2010 Brazil National Olympiad, 1
Find all functions $f$ from the reals into the reals such that \[ f(ab) = f(a+b) \] for all irrational $a, b$.
2018 SIMO, Q1
Find all functions $f:\mathbb{N}\setminus\{1\} \rightarrow\mathbb{N}$ such that for all distinct $x,y\in \mathbb{N}$ with $y\ge 2018$, $$\gcd(f(x),y)\cdot \mathrm{lcm}(x,f(y))=f(x)f(y).$$
2005 VJIMC, Problem 2
Let $f:A^3\to A$ where $A$ is a nonempty set and $f$ satisfies:
(a) for all $x,y\in A$, $f(x,y,y)=x=f(y,y,x)$ and
(b) for all $x_1,x_2,x_3,y_1,y_2,y_3,z_1,z_2,z_3\in A$,
$$f(f(x_1,x_2,x_3),f(y_1,y_2,y_3),f(z_1,z_2,z_3))=f(f(x_1,y_1,z_1),f(x_2,y_2,z_2),f(x_3,y_3,z_3)).$$
Prove that for an arbitrary fixed $a\in A$, the operation $x+y=f(x,a,y)$ is an Abelian group addition.

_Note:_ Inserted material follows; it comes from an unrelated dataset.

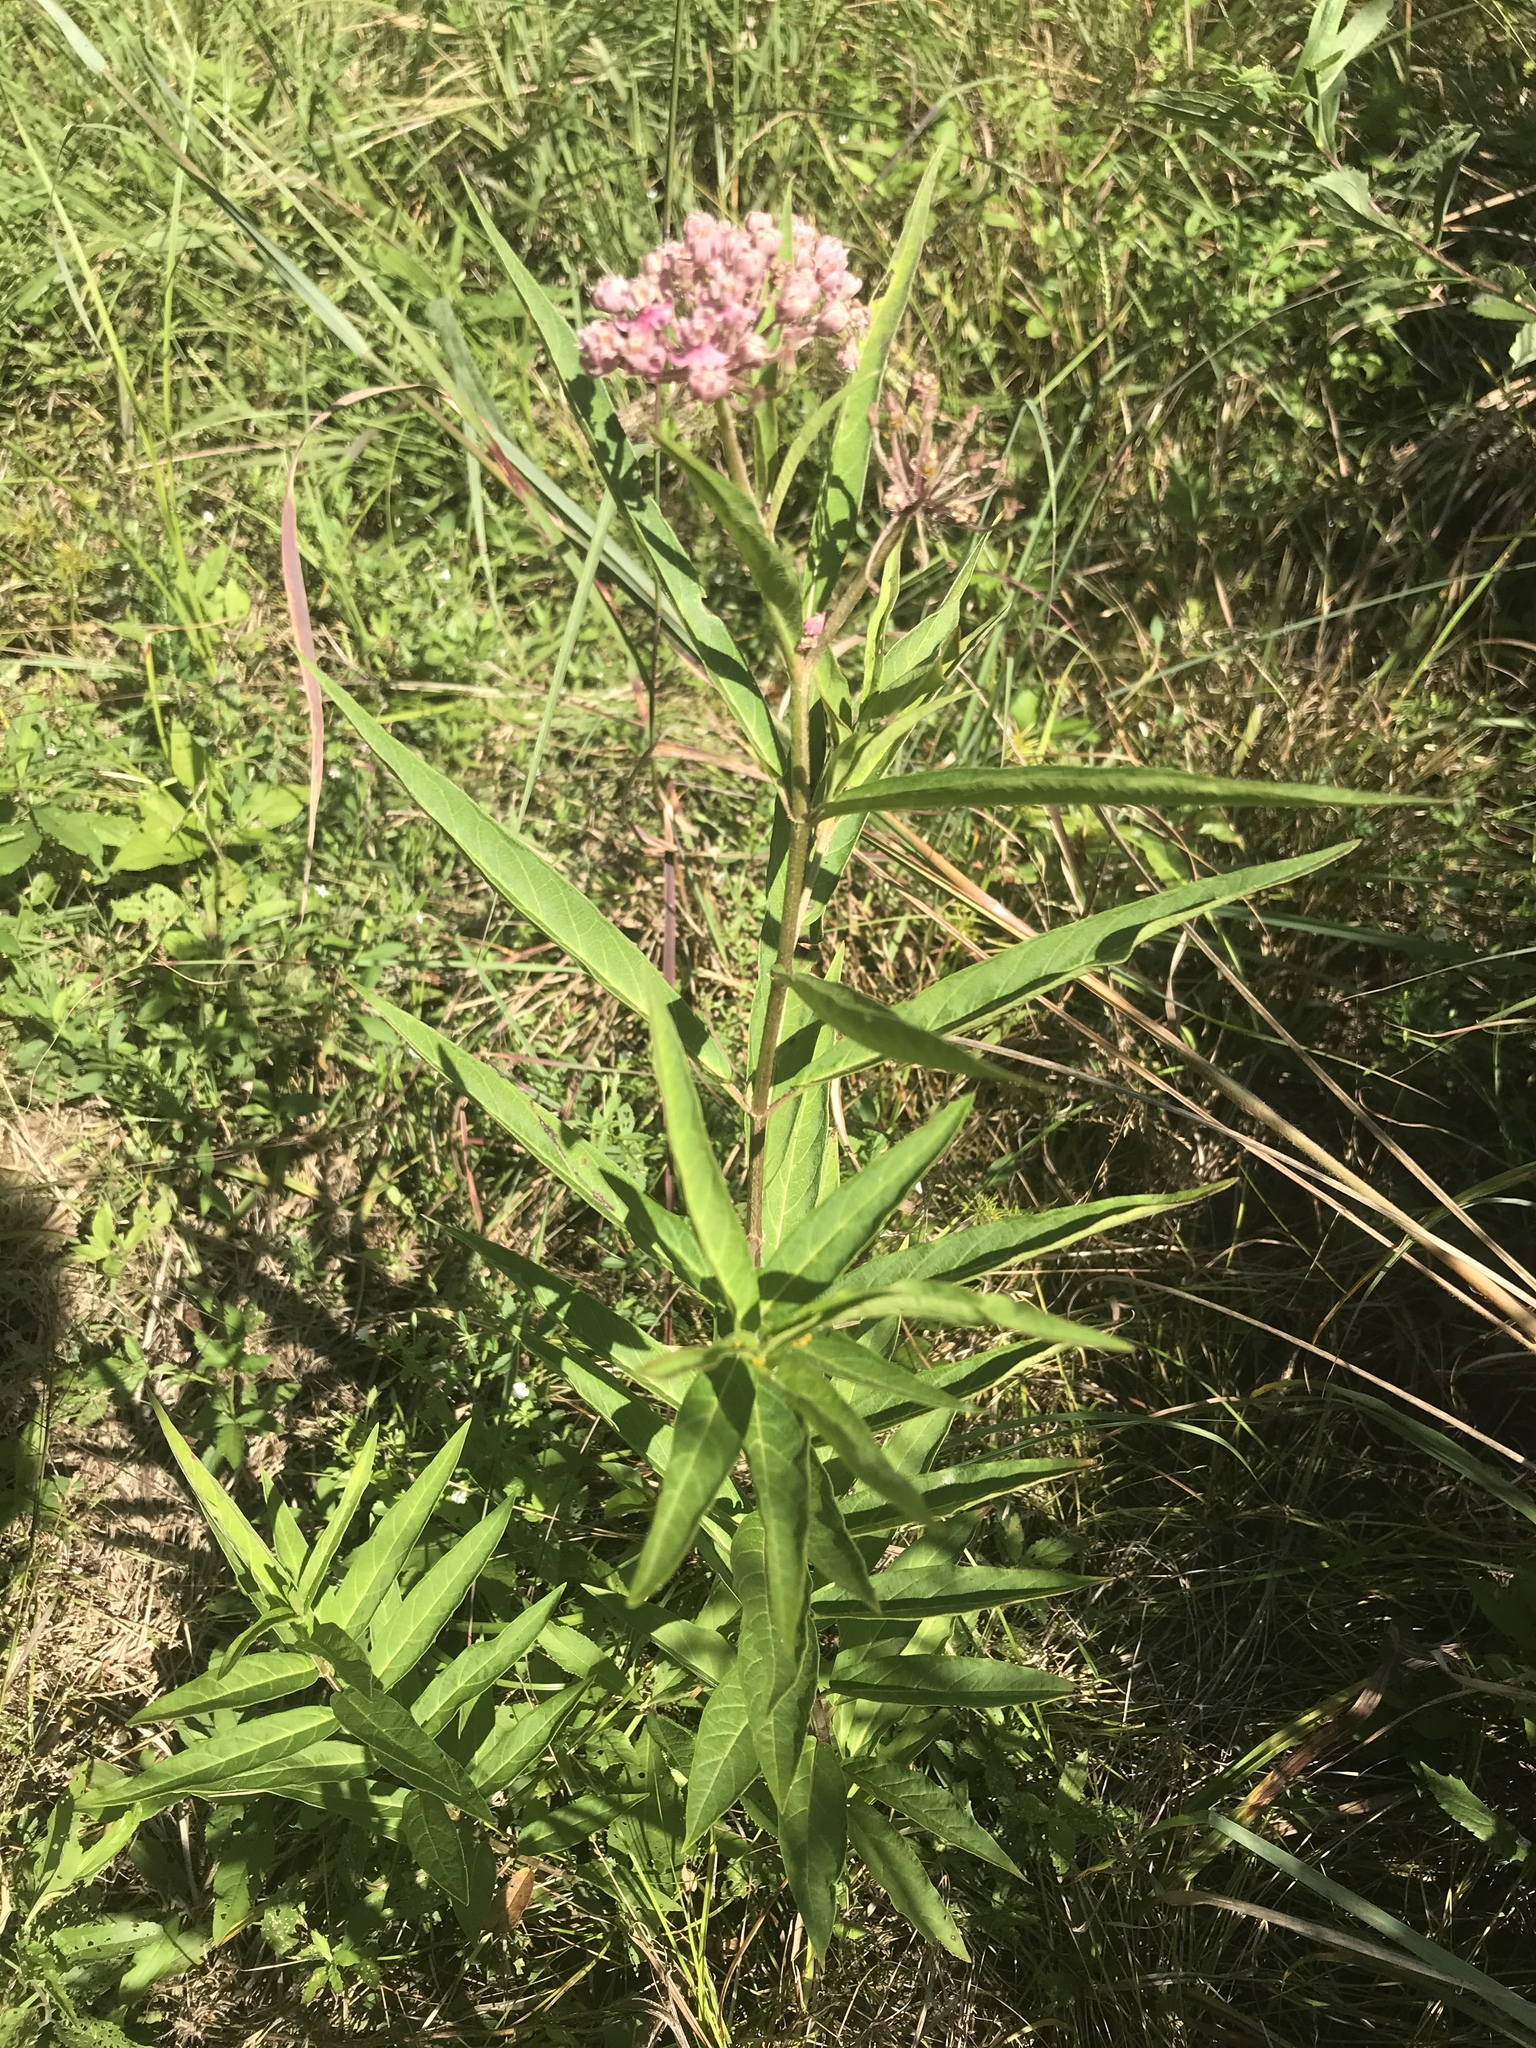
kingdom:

2002 Singapore Senior Math Olympiad, 1
Let $f: N \to N$ be a function satisfying the following:
$\bullet$ $f(ab) = f(a)f(b)$, whenever the greatest common divisor of $a$ and $b$ is $1$.
$\bullet$ $f(p + q) = f(p)+ f(q)$ whenever $p$ and $q$ are primes.
Determine all possible values of $f(2002)$. Justify your answers.
2004 Korea Junior Math Olympiad, 5
Show that there exists no function $f:\mathbb {R}\rightarrow \mathbb {R}$ that satisfies $f(f(x))-x^2+x+3=0$ for arbitrary real variable $x$.
(Same as KMO 2004 P1)
2014 Peru IMO TST, 14
Let $\mathbb{Z} _{>0}$ be the set of positive integers. Find all functions $f: \mathbb{Z} _{>0}\rightarrow \mathbb{Z} _{>0}$ such that
\[ m^2 + f(n) \mid mf(m) +n \]
for all positive integers $m$ and $n$.